> [Work order]: Your output should be the lines from the one with "left wrist: (374, 239, -42)" through the last line of the records below, exactly as written, minus the pictures.

> [Records]:
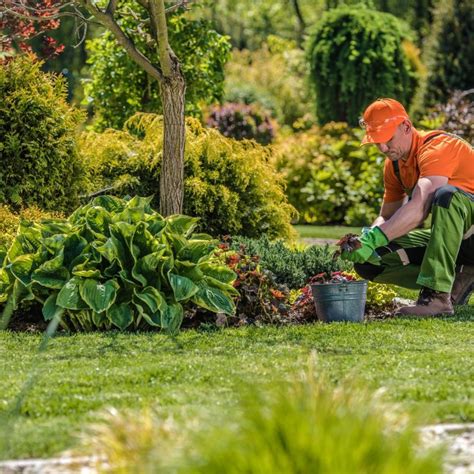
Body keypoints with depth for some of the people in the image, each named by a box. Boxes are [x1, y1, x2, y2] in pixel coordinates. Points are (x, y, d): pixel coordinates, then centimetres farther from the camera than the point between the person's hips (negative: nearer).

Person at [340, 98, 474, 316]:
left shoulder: (438, 147, -22)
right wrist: (365, 238, -11)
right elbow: (387, 216, 12)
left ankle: (438, 295, -41)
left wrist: (374, 239, -42)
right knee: (368, 260, -5)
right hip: (450, 237, 8)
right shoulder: (394, 164, 6)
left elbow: (419, 207, -36)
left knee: (446, 194, -40)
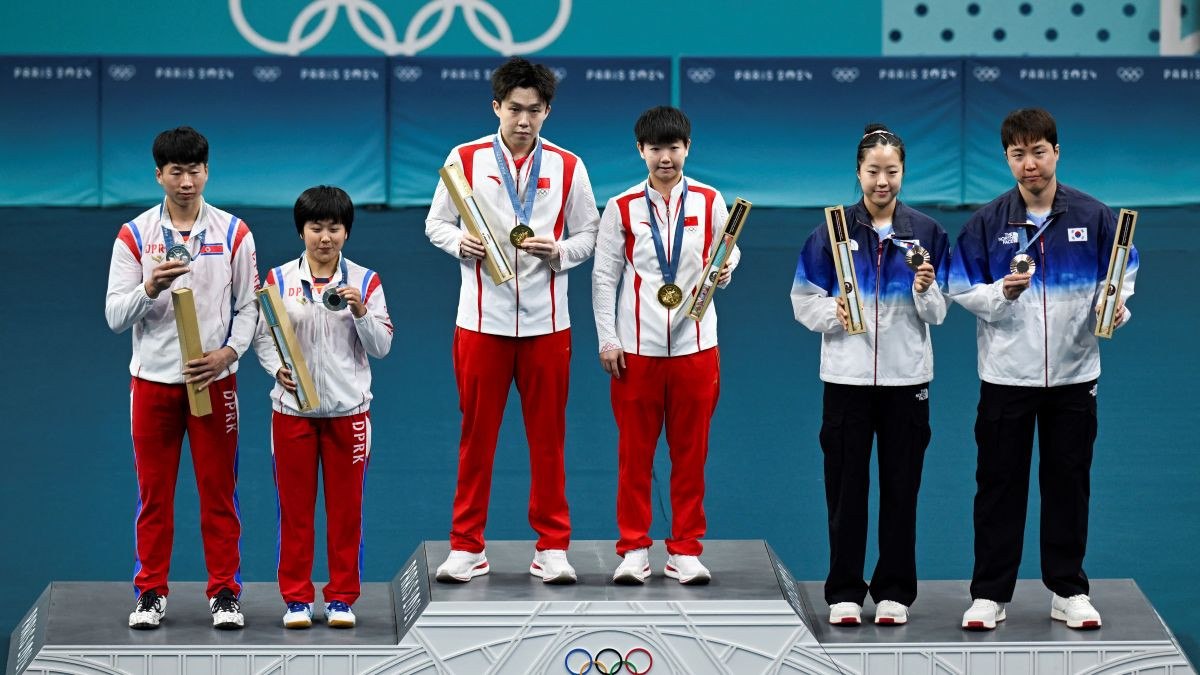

> [Response for this exercise]:
left wrist: (374, 239, -42)
right knee: (368, 260, -5)
right hip: (450, 237, 8)
right shoulder: (394, 164, 6)
left elbow: (419, 207, -36)
left knee: (446, 194, -40)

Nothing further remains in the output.